** Opening Given records block **

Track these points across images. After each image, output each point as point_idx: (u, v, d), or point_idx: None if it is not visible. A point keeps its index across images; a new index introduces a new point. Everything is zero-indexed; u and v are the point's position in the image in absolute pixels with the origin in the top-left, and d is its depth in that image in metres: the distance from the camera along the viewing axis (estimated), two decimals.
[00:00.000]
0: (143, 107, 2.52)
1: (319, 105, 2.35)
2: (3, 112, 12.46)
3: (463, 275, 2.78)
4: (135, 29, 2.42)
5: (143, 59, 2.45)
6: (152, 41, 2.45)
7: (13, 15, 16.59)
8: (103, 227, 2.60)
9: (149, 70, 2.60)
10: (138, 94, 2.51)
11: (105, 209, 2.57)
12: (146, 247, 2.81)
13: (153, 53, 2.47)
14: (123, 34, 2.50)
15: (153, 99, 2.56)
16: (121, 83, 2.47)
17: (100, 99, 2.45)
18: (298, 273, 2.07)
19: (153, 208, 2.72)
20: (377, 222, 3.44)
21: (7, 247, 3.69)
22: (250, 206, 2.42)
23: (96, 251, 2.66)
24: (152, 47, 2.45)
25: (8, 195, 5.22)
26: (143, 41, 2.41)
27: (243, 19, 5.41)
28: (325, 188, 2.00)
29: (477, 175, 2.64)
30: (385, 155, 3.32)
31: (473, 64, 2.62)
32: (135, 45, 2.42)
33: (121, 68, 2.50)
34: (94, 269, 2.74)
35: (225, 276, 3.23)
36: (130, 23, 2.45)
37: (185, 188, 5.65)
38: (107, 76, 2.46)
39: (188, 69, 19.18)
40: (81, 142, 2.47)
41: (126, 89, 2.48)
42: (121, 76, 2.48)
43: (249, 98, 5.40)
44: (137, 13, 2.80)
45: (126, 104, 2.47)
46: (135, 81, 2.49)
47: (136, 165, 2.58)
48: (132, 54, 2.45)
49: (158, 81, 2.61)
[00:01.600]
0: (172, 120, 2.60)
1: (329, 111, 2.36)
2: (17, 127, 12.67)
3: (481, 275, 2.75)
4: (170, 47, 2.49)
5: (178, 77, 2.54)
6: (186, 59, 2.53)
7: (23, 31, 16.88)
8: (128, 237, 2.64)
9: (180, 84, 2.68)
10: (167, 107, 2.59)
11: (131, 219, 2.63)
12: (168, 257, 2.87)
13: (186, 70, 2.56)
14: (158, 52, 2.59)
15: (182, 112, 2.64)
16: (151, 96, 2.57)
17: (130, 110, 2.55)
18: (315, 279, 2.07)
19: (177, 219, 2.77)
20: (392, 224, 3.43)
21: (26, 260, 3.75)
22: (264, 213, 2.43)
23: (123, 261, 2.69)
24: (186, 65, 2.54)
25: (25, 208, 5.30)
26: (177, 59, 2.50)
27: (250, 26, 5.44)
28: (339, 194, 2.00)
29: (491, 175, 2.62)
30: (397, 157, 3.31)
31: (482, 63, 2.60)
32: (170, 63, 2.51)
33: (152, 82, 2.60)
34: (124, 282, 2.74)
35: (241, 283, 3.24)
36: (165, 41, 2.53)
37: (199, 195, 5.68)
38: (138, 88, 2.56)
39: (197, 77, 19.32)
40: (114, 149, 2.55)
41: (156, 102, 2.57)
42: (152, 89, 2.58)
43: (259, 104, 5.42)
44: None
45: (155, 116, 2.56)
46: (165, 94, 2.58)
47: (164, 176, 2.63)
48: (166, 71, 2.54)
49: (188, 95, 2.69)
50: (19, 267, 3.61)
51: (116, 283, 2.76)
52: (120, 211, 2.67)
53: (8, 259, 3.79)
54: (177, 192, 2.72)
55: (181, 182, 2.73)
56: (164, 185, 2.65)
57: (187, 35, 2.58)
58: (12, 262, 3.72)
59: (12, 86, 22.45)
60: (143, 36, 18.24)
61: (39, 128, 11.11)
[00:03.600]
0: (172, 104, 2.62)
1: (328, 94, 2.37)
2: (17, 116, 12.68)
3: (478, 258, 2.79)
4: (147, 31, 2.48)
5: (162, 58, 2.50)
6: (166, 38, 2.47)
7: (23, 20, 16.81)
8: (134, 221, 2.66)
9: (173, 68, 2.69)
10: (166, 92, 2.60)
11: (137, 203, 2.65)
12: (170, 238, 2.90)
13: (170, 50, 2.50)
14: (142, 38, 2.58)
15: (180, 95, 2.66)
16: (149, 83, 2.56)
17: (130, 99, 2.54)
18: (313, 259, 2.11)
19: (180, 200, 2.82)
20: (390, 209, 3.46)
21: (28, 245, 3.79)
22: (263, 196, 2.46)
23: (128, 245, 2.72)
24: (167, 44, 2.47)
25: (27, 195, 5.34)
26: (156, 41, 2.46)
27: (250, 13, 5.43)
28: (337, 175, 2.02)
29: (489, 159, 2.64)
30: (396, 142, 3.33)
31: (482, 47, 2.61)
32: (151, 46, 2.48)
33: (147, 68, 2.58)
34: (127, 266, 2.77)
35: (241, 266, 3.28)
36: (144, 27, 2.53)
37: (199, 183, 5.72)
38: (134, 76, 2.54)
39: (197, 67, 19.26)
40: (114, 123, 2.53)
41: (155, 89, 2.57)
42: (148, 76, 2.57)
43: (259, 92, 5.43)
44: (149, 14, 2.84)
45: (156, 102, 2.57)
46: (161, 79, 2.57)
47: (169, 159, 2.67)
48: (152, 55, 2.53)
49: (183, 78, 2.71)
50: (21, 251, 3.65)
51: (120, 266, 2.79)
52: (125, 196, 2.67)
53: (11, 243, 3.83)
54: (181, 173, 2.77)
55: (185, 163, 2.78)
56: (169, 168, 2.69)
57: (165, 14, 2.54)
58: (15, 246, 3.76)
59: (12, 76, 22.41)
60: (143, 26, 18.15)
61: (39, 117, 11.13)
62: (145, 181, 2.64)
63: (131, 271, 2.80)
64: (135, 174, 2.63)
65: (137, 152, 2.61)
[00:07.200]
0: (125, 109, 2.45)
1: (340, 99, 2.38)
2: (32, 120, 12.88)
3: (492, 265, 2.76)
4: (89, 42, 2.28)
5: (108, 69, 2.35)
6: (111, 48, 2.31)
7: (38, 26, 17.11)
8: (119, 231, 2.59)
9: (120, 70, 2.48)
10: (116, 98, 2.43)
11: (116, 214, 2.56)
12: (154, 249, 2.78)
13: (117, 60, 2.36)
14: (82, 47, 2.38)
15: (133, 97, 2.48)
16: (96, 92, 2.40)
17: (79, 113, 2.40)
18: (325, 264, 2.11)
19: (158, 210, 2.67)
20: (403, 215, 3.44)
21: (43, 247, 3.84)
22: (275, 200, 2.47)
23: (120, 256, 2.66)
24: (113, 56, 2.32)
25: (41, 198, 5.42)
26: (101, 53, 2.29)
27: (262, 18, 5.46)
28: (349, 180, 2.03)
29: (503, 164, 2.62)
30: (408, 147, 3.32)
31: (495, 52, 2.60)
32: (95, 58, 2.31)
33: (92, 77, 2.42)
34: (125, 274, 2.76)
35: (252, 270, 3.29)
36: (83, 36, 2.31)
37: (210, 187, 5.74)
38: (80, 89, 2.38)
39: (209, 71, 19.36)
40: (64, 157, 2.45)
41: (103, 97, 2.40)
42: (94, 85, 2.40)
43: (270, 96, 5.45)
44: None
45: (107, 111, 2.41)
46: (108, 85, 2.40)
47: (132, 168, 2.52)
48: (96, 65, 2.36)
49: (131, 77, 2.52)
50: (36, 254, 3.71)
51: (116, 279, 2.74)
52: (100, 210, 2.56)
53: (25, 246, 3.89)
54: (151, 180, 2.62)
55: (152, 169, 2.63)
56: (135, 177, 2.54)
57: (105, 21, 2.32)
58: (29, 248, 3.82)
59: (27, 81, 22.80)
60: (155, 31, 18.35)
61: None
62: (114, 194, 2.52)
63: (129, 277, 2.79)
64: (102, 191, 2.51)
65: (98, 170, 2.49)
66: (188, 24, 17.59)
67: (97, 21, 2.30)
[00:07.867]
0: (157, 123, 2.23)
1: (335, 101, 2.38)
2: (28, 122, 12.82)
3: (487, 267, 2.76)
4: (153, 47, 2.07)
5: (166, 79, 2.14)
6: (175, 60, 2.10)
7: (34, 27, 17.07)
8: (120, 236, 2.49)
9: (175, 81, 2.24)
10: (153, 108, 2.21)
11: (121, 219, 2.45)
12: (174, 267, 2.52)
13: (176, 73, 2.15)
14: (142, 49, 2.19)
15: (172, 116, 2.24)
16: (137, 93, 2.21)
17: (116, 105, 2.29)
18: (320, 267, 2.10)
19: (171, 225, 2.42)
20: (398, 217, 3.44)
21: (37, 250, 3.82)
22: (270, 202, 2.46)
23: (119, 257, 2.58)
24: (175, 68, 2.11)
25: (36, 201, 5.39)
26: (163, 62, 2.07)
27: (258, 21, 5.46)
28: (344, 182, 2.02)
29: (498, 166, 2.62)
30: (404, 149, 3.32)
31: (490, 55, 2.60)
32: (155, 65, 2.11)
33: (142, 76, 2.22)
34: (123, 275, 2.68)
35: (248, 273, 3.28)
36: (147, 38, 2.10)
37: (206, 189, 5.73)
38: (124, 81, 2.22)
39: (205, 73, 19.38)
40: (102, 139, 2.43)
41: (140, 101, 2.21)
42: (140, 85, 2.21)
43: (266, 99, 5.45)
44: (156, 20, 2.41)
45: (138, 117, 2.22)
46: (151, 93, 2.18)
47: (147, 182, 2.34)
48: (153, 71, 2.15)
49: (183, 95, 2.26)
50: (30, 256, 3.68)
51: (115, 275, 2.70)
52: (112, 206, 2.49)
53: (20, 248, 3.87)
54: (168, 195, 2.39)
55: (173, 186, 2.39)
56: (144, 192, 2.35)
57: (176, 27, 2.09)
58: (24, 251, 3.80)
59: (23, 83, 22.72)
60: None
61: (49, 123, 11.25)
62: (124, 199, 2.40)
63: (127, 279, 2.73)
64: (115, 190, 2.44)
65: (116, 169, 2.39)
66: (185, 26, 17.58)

** Closing Given records block **

▸ Work instructions
From the records above, print only the lines between the one holding "50: (19, 267, 3.61)" and the one holding "61: (39, 128, 11.11)", inclusive, exactly as they stand.

▸ Output
50: (19, 267, 3.61)
51: (116, 283, 2.76)
52: (120, 211, 2.67)
53: (8, 259, 3.79)
54: (177, 192, 2.72)
55: (181, 182, 2.73)
56: (164, 185, 2.65)
57: (187, 35, 2.58)
58: (12, 262, 3.72)
59: (12, 86, 22.45)
60: (143, 36, 18.24)
61: (39, 128, 11.11)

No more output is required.